30 de maio de 2018

A USURA E A IGREJA


Embora na origem usura signifique juro, o seu conceito jurídico é mais alargado. Em direito, a usura “é um crime cometido por quem, com intuito de obter um benefício patrimonial, conseguir que outra pessoa se obrigue a conceder-lhe uma vantagem pecuniária desajustada à contraprestação, aproveitando-se da necessidade, inexperiência, incapacidade ou dependência dessa pessoa”.

Para quê estar a falar, mais uma vez, de corrupção, de fraude, de roubo ou de furto? Deixemos estes substantivos descansados, estas quatro palavras, das mais referidas na comunicação social, num fartar desta linguagem, que vai da política ao futebol, do ensino à religião, num etc. alongado. Deixemos esta desgraça! Que tal desgraça não passa de um euromilhões para muitos, como nos temos vindo a aperceber. Até parece já não se poder dar sentido a outras formas honesta de vivermos neste planeta.

São casos e mais casos só no nosso país, que não acontecem somente nas grandes urbes, mas também no nosso meio, no nosso distrito, no nosso concelho, na nossa cidade.

→ EXCERTO DOS DADOS
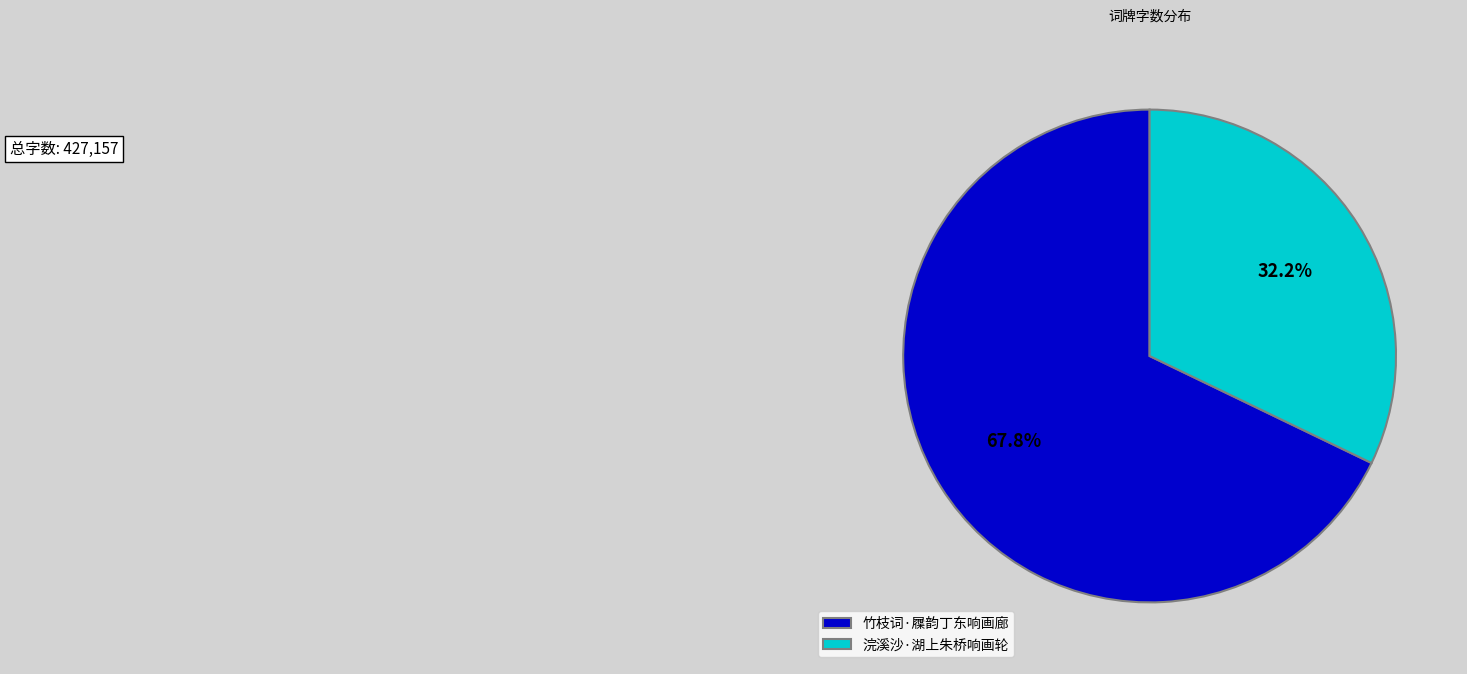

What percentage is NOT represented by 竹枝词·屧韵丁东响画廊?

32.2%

→ O QUE FAZER
De acordo com a definição jurídica de usura citada no texto sobre a usura e a Igreja, que situações da outra pessoa aproveita quem comete esse crime? Enumere todas.

→ RESULTADO DA TAREFA
Necessidade, inexperiência, incapacidade e dependência.